Basics of Silk-Ribbon Embroidery
This is a lovely broader beginner read if you want a feel for what ribbon embroidery can be used for beyond tiny samplers. It describes silk-ribbon embroidery as a floral, decorative hand technique often used on garments and accessories, and it has that gentle old-world feel ribbon work is so good at. It’s a nice source of encouragement for anyone still deciding whether this is a craft they want to explore further.

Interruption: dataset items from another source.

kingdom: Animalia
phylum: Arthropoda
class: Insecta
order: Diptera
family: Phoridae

10 Ribbon Embroidery Flowers with silk/satin ribbons
This is one of those practical roundup-style tutorials that gives you plenty to experiment with. It covers several flower approaches, including twisted flowers, buttonhole flowers, ribbon stitch flowers, and spider web flowers, so you can try a few different looks and see which style you enjoy most. That variety makes it especially helpful for beginners building confidence.
Beginner’s Guide To Ribbon Embroidery: 9 Most Used Stitches
This is another useful basics resource because it emphasizes that ribbon embroidery relies on familiar embroidery stitches, just worked in a looser, fluffier way. That’s reassuring if you already do some regular embroidery and want to branch out without learning an entirely different craft from scratch. It’s often the ribbon itself, rather than the stitch, that creates the magic.

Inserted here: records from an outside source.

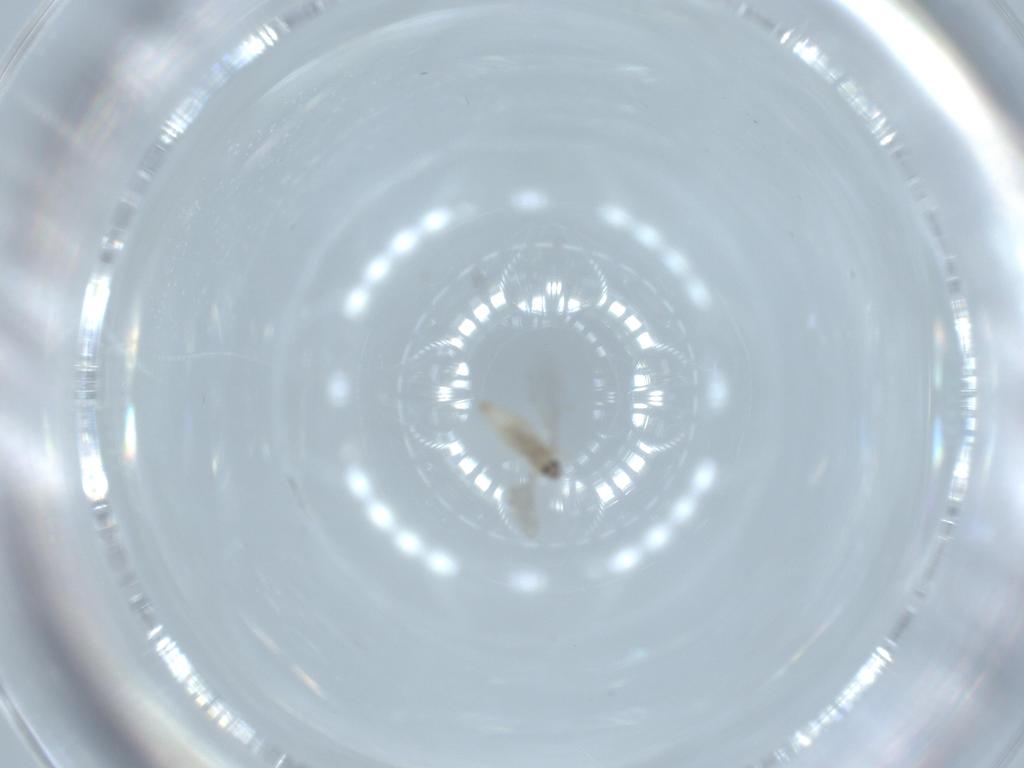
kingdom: Animalia
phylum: Arthropoda
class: Insecta
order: Diptera
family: Cecidomyiidae
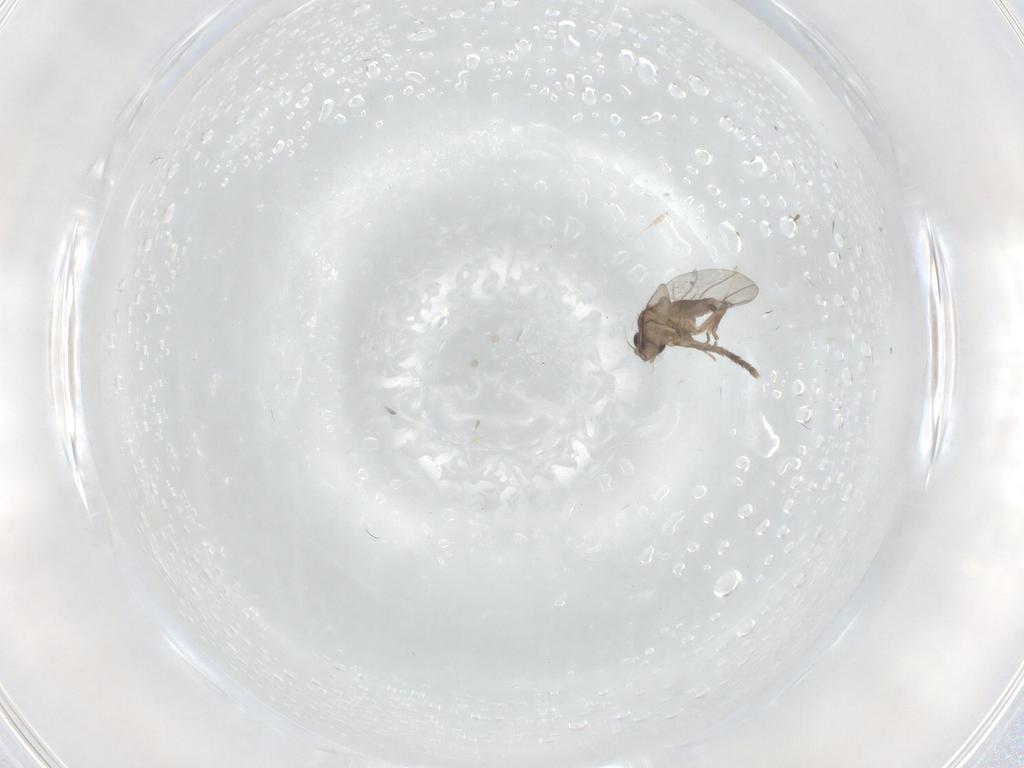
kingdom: Animalia
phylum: Arthropoda
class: Insecta
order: Diptera
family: Psychodidae
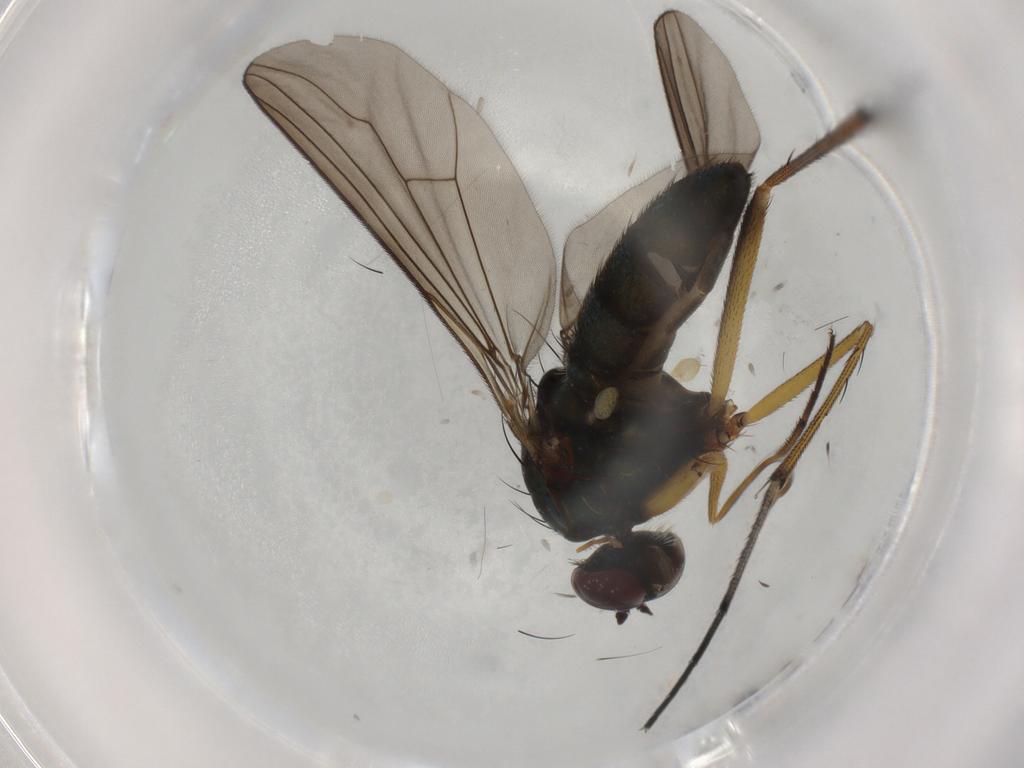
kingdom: Animalia
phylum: Arthropoda
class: Insecta
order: Diptera
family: Dolichopodidae
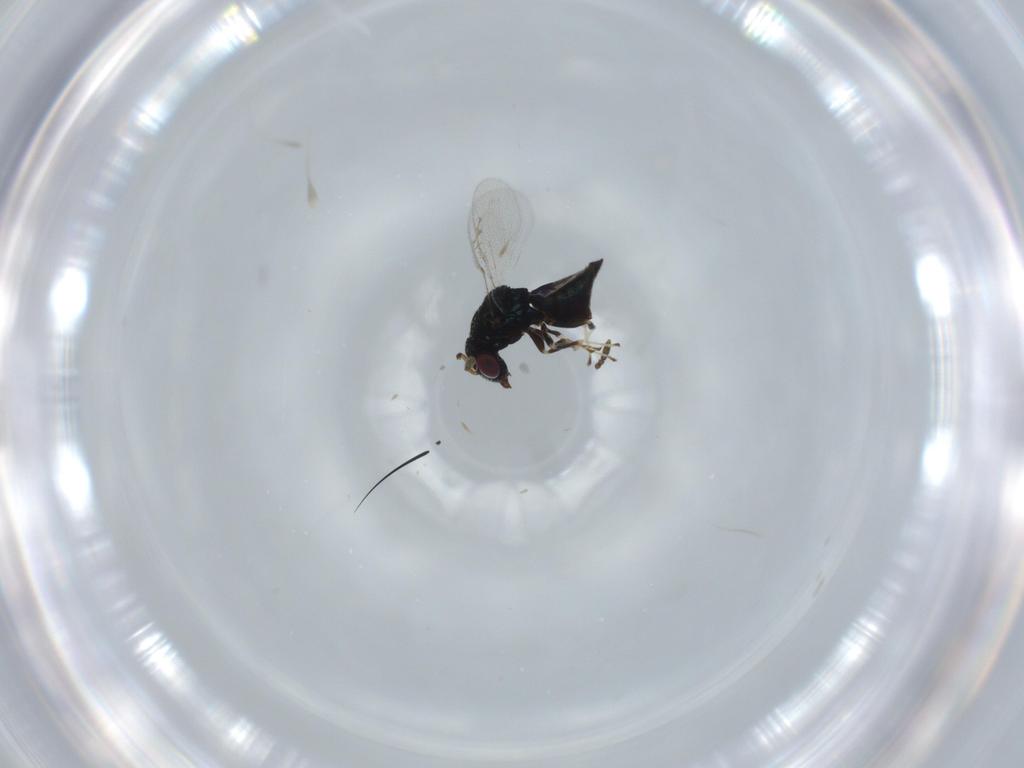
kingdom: Animalia
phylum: Arthropoda
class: Insecta
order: Hymenoptera
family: Pteromalidae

DIY Ribbon Embroidery Flower
This internal tutorial is a good fit for beginners because it highlights what makes ribbon embroidery so appealing in the first place: the flowers, leaves, and greenery sit up off the background fabric, giving a rich dimensional look, while the stitches themselves are uncomplicated and quick to work. That combination is exactly why so many stitchers get hooked on ribbon embroidery.
20 Tutorials For Ribbon Embroidery Roses
Once you’ve stitched a few simple flowers, this is a great next-step roundup. It leans more rose-focused than beginner-basics focused, but it’s a useful internal resource when you’re ready to move from easy flowers into more decorative floral styles. Roses are often where ribbon embroidery starts to feel especially lush and addictive.
Why ribbon embroidery works so well for beginners
The biggest reason is speed. Because ribbon has width and body, a few stitches can fill space quickly and create a dimensional result that would take much longer with regular embroidery floss. Basic stitches like ribbon stitch, lazy daisy, straight stitch, and French knots can already take you surprisingly far.
It’s also forgiving in a very charming way. A slightly twisted petal or a softly folded ribbon loop often adds to the handmade look instead of ruining it, which is honestly refreshing when you’re learning something new. That makes small flowers, simple roses, and gathered blooms especially good starting points.
A few easy beginner tips
Start with a hoop to keep your fabric firm, use a needle with an eye large enough for ribbon, and don’t pull your stitches too tight. Ribbon embroidery tends to look best when the ribbon stays soft and slightly lifted rather than flattened down. If your ribbon starts behaving like an angry shoelace, that’s usually your cue to loosen up a bit.
For first projects, try one small flower at a time rather than planning a whole floral wreath. Tulip-like shapes, simple gathered flowers, and easy ribbon-stitch petals give you a quick win and help you understand how the ribbon folds, twists, and sits on the fabric. That early success makes a huge difference.
More Needlework.CraftGossip.com inspiration
To keep readers clicking around the site naturally, these two internal links fit beautifully with this roundup:
Ribbon embroidery really is one of those crafts that rewards beginners quickly. A few soft petals, a stitched center, and suddenly you’ve got something that looks far more advanced than it felt to make — which, let’s be honest, is exactly the kind of craft confidence boost we all need sometimes.